Do Physicians' Implicit Views of African Americans Affect Clinical Decision Making?

M. Norman Oliver, MD, MA; Kristen M. Wells, MPH, PhD; Jennifer A. Joy-Gaba, PhD; Carlee Beth Hawkins, MA; Brian A. Nosek, PhD

Disclosures

J Am Board Fam Med. 2014;27(2):177-188. 

In This Article

Discussion

Patient race did not affect the decision to recommend TKR for severe OA in the clinical vignette. However, physicians demonstrated implicit pro-white bias, reported an explicit preference for white people, had beliefs that blacks were less medically cooperative than whites, and believed that subconscious biases could influence their clinical decision making.

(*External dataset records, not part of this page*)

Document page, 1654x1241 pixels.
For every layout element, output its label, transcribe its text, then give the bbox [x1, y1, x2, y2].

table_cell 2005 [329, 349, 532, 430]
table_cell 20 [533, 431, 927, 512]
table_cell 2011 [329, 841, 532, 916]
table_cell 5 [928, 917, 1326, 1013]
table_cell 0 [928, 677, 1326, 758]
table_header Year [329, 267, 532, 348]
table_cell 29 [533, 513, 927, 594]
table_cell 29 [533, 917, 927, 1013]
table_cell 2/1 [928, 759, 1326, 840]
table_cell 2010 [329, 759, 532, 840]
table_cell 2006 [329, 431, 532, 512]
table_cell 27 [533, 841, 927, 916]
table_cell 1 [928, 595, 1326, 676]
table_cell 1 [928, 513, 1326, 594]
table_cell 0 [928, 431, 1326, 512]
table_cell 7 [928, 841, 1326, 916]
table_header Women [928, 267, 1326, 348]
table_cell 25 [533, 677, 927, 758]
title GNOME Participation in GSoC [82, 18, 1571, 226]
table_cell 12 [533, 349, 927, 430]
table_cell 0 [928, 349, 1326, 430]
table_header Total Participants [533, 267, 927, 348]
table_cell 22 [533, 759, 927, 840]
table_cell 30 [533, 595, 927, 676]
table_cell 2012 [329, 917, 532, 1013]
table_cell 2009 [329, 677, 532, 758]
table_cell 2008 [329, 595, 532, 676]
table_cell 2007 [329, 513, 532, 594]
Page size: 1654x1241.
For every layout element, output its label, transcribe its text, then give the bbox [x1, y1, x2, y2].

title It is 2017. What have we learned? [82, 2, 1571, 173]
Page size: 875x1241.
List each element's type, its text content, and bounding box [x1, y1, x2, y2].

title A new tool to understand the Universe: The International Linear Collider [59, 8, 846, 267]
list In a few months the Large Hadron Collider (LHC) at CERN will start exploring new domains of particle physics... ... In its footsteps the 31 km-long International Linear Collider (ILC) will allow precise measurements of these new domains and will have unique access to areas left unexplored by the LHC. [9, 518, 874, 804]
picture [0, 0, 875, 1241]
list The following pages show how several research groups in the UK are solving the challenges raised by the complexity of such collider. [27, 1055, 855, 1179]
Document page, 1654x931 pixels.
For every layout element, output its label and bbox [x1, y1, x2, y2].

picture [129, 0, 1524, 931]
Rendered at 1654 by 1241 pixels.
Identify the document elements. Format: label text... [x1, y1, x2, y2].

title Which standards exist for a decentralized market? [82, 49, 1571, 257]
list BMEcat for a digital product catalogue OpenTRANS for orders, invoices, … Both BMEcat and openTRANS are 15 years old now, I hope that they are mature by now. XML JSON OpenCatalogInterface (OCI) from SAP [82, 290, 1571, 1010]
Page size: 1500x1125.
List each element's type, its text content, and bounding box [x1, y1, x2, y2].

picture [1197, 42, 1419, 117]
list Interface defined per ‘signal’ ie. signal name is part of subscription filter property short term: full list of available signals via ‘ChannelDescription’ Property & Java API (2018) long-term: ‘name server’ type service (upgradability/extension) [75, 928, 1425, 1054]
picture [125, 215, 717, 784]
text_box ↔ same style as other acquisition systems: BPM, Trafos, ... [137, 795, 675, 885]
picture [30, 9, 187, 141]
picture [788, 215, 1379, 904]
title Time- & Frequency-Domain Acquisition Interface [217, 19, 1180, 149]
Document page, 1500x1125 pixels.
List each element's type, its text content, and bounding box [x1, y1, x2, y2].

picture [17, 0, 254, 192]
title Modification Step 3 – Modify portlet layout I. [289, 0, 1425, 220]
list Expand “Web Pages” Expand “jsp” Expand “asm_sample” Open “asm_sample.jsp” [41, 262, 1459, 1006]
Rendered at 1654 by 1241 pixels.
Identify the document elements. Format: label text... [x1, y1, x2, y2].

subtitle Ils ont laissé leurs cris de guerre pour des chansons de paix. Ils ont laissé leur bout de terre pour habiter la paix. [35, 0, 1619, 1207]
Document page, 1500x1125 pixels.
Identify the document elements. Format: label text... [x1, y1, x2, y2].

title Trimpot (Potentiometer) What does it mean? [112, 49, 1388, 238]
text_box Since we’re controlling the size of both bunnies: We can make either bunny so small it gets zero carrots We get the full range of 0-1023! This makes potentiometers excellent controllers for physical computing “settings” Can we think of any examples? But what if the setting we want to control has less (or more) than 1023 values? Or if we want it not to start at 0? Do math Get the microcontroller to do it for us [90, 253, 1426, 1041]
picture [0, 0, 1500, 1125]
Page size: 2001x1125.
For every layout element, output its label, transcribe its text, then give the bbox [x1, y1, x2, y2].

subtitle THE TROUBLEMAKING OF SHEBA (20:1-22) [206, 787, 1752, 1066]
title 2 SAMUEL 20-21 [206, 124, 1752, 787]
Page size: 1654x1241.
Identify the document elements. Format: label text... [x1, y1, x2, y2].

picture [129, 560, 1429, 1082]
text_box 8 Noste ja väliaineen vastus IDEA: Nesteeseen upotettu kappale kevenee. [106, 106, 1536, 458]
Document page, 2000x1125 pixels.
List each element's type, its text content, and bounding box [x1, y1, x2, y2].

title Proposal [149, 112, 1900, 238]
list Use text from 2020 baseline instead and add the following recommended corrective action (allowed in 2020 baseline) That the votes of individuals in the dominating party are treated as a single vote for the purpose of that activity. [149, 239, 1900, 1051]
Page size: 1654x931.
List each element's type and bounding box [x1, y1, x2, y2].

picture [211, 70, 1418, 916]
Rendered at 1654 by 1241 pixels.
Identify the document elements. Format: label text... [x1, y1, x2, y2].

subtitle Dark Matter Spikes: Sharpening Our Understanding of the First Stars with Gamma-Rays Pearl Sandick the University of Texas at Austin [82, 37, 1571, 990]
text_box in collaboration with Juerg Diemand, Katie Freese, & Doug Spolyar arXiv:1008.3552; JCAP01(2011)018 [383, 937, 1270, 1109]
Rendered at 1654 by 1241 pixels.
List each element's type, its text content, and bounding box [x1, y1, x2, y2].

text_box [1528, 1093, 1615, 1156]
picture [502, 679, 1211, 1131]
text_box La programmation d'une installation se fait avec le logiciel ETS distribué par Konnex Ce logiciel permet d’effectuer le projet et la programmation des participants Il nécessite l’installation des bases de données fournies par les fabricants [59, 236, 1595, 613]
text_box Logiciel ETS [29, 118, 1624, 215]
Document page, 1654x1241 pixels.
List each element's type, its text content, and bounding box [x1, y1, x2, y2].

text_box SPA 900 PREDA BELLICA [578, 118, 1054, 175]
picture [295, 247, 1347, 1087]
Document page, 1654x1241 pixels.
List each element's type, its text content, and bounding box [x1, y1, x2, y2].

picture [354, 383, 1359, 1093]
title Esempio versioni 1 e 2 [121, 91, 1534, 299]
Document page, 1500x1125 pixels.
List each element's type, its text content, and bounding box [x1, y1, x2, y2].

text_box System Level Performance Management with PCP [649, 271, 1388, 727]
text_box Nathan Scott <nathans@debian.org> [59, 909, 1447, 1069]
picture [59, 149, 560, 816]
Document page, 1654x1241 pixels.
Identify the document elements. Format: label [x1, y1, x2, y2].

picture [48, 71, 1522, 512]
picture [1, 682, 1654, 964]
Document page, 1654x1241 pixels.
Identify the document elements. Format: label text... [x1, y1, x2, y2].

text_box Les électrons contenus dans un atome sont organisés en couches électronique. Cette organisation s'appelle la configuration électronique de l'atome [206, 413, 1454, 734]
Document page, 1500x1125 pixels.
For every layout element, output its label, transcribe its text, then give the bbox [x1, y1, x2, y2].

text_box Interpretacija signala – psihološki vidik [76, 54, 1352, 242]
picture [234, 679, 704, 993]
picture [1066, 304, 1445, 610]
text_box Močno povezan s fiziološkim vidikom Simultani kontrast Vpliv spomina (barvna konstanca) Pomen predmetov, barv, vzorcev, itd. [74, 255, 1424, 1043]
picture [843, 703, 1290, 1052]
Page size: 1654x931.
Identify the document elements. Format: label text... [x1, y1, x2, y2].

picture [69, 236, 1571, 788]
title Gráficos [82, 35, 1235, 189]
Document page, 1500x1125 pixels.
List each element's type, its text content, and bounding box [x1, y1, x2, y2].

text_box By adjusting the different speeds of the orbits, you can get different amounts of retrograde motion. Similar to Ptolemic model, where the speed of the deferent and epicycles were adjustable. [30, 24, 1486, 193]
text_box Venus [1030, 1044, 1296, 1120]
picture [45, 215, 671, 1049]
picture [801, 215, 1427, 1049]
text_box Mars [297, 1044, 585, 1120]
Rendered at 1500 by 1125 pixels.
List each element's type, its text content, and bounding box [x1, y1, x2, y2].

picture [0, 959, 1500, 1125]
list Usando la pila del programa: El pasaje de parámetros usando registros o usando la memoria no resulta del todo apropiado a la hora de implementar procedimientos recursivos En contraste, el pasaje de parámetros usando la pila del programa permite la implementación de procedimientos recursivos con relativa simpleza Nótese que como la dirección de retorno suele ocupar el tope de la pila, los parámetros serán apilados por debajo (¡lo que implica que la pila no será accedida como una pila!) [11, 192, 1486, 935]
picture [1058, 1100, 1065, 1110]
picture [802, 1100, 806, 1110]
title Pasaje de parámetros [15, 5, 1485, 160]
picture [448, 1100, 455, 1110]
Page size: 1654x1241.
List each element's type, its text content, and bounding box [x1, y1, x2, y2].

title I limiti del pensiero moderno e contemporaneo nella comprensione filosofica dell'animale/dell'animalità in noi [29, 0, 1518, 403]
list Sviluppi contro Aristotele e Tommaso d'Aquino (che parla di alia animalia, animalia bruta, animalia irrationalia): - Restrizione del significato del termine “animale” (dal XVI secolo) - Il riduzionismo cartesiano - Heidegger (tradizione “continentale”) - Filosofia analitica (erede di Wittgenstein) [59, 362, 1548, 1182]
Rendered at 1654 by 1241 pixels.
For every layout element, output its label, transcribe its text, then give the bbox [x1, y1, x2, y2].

Although our study showed no main effect for race on clinicians' decision to recommend TKR, we found a suggestive 3-way interaction. When participants were presented with the clinical vignette before the IAT or with a white patient, or both of these conditions, they were more likely not to recommend TKR. When they were presented with the IAT first and a black patient, or both of these conditions, they were more likely to recommend TKR. One possible explanation for this finding is that the clinicians in the study felt that a medically cooperative or "good" patient would be able to manage their arthritis with conservative treatment—analgesic medication and physical therapy—rather than surgery. Patients thought to be medically uncooperative or "bad" patients would not do as well with conservative therapy and, therefore, should receive a recommendation for the more aggressive surgical option.

Another possible explanation for the lack of a main effect of patient race on TKR recommendation is that the study population may be uniquely different from physicians included in prior studies. Our participants see a large proportion of black patients, with more than half of the participants reporting that 30% or more of their patients are African American. The proportion of blacks in the US population is 12%, and the proportion in the catchment area of the practices of the physicians in our study is even less. Moreover, we found that the participants who were randomly assigned the black patient believed that they would feel more comfortable and confident working with him than those who were randomly assigned the white patient. Perhaps the fact that our physician participants see such a disproportionately high number of African American patients has led to effective compensatory strategies that mitigate effects of implicit and explicit biases when treating African Americans.

Alternatively, our clinical vignette may not have been sensitive enough to detect a racial difference. It was a single scenario and may not have sufficiently captured the realities of racial bias in clinical practice to detect an effect. An additional limitation is the inability to study the effect of sex on racial differences. However, adding a female vignette would require controlling for sex bias, and our study lacked sufficient power to examine both sex and racial biases simultaneously.

Another conclusion to be drawn from this research is the role of the IAT as an educational intervention to help physicians manage implicit racial bias. In the educational debriefing that followed the study, our participants felt that unconscious biases could affect clinical decision making. They also agreed that learning about such implicit biases could improve the care they provide to their patients.